Happy, productive people are not violent. Only the hated hate, and only the scared lash out. But still, we live in a society where violence is ever present and horrifying tragedies seem ever more common. 

When we remember the children and teachers who lost their lives at Sandy Hook Elementary School or mourn the victims of the recent attack at the Boston Marathon, we need to ask ourselves why it is that so many tormented souls are committing these atrocities. 
If we ask this we will see our own complicity in the system that totally divests its weak so that they see no other outlet but violence. Violence is a cry of frustration, a cry for help. 

This is the case with international terrorism on the world stage and is the case for terrorism here at home. Violence perpetrated by an individual against another can more often than not be traced to the violence perpetrated by the society onto the individual. It is the reason why nameless young boys and girls are gunned down daily one by one on the streets of every major American city. 

Robert F. Kennedy said in his famous 1968 speech, “The Mindless Menace of Violence”—not long before his own violent death—that this type of social violence is perpetrated by our society’s “indifference and inaction and slow decay.”  

“This is the violence that afflicts the poor, that poisons relations between men because their skin has different colors. This is the slow destruction of a child by hunger, and schools without books and homes without heat in the winter. And this too afflicts us all,” Kennedy said. 

And, for the most part, this violence has only intensified since 1968. The instability of a globalized economy that can guarantee some the cheapest goods denies others the stability of a steady paycheck and meaningful work. It reduces the uneducated to menial labor and tears apart families in our worst neighborhoods. 

In our country, we have made sacred the idea of meritocracy—the best will get their reward. But what about everyone else? Where is their justice? 

Our economy chews up and spits out those who cannot make the grade or earn the credentials. Our reflex as a society is to blame these people for their failure. Of course this dismissive and spiteful attitude is going to encourage violence in response.  

While an extreme reaction, violence is the inevitable result of our insistence on rubbing failure into the faces of those who have drawn society’s short straws. 

Kennedy knew that there was no way to finally and completely eliminate what he called “the mindless menace of violence.” 

But he knew that we could reduce it by treating the wounds that our economy inflicts. Otherwise, Kennedy warned us, “We learn, at the last, to look at our brothers as aliens, men with whom we share a city, but not a community, men bound to us in common dwelling, but not in common effort. We learn to share only a common fear, only a common desire to retreat from each other, only a common impulse to meet disagreement with force.” 

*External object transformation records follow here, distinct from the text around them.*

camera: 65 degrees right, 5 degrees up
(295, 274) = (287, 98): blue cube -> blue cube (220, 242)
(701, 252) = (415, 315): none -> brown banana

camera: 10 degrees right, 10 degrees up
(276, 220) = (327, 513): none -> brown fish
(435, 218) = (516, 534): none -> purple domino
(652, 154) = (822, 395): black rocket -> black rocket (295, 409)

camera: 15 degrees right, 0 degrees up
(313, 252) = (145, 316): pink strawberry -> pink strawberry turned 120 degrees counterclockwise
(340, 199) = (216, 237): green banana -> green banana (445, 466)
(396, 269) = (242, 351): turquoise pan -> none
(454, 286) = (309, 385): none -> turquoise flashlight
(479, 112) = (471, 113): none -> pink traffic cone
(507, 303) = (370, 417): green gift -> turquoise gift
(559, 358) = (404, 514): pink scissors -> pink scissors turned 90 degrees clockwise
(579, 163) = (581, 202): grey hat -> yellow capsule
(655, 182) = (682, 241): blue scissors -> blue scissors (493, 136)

Violence is the result of a fraying individualistic society where those who have achieved success and power cast aside those who cannot keep up. We must change. 

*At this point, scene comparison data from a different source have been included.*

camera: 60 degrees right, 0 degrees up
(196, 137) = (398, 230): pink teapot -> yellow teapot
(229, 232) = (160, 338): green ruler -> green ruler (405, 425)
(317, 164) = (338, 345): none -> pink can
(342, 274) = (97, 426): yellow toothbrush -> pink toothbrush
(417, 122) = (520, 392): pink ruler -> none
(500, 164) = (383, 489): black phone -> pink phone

This means supporting government policies that promote opportunity. 

Where hope is absent, violence takes its place. That is the lesson of our inner cities where gangs present the best opportunity for many young boys to achieve control over their own lives and the respect of their peers. 

But it also means creating a working safety net that will catch those who, given opportunity and support will still fail. 

Where is the funding for that treatment? Employees at Walmart, one of the most profitable businesses in this country, are paid so little that they are encouraged to apply for food stamps at orientation. 

Where are the unions to demand living wages and job stability? The fastest growing sectors in this economy are technology and finance. Is it fair to ask an unemployed 50-year-old steel worker to go back to school to learn programming because that is where the jobs are? 

As a society, we must demand policies that will alleviate the wounds our economy inflicts upon those who we deem inferior. We must restore hope for those the economy has spit out that there is still a chance for them to lead a comfortable life. 

If we do not, violence will continue unabated, a cry of rage against an unjust system. 

That was Robert F. Kennedy’s message in 1968, and it is even more true today. 

Sam Vitello is a member of the Class of 2013.